Так и случилось. Однажды, после вечера в кафе поэтов, я провожал ее домой, и она сообщила без всяких предисловий:

— Я уезжаю на фронт.

— Уезжаете или собираетесь уехать?

— Это все равно. Главное, я решила. Способ исполнения — последнее дело.

— Не сердитесь, Соня, — перебил я ее, — но это смешно и по-детски… Вы ни на что не способны… Там нужны…

— Ничего, — рассердилась Соня, — нужно иметь желание. Вот и все.

Я промолчал. Соня больше не возобновляла этого разговора. Только подходя к дому, сказала:

— Неужели вы не чувствуете, в каком липком и грязном болоте мы сидим. Вы, конечно, видели бабочек, насаженных на булавки… Так вот, пройдут года… многое изменится, вырастет новое поколение. А мы навеки останемся бабочками, пришпиленными булавками к этому грязному, липкому и зловонному картону, именуемому «кафе поэтов», с той лишь разницей, что вместо красивых и пестрых крыльев у нас крылья летучих мышей, изъеденные омерзительными язвами и болячками… Вы улыбаетесь? Не поняли? Я недостаточно ясно говорю… Пусть мы через несколько лет от этого уйдем, стряхнем с себя дурман, но мы никогда не сможем простить себе, что в эти героические годы мы были не людьми, а какими-то жалкими, тупыми клоунами… Частицы наших «я» будут навеки пригвождены к грязному картону или к грязной доске, как угодно назовите эту ужасную поверхность. Эта доска останется навсегда нашим жалким щитом, которым мы будем закрывать свое ничтожное прошлое от горящего солнца истории. Может быть, я говорю напыщенно, но… говорю то, что думаю.

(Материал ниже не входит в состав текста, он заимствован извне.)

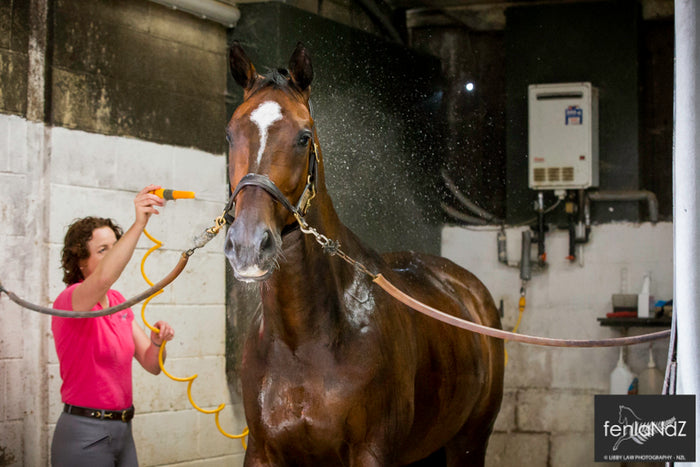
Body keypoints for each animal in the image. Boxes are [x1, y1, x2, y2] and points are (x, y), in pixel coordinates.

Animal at [224, 42, 504, 466]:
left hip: (469, 442)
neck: (302, 342)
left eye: (304, 137)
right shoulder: (261, 451)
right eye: (229, 134)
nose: (247, 244)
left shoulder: (372, 452)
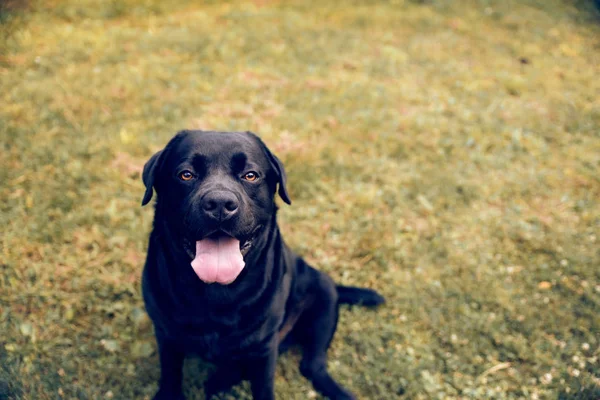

— Вы полагаете, что я никогда не задумывался об этом?

— Думать мало. Надо порвать.

— Соня, скажи, ты когда-нибудь говорила на эту тему с Лукомским?

Она покачала головой.

— Никогда. С Лукомским я ни о чем, ни о чем не говорила.

Мне стало неловко. Я поспешил проститься и пошел домой. Все, о чем говорила Соня, я чувствовал, может быть, глубже, чем она, но я также чувствовал, что воля моя парализована и не хватит сил вырваться из этого засосавшего меня болота. Мне было трудно еще и потому, что по характеру я был чище и мягче других и на многое смотрел как бы сквозь пальцы, не одобряя, но и не негодуя, как это должен был делать человек решительной и сильной воли.

Я жил на Знаменке. Была поздняя ночь. Пришлось идти пешком довольно длинный путь. Когда проходил мимо Кремля, обратил внимание на каменные зубцы его стены, похожие на крепкие зубы, впившиеся в почерневшее старческое платье неба. Я подумал о Лукомском. Ведь он был одной из составных частей этого нового мира, бросившегося на штурм неба. Я знал, что он был прав, как правы те, которые с ним, и мысленно проклинал свою духовную слабость, не позволявшую идти нога в ногу с эпохой.

Морозный ветер усилился. Я ускорил шаг. Близился рассвет.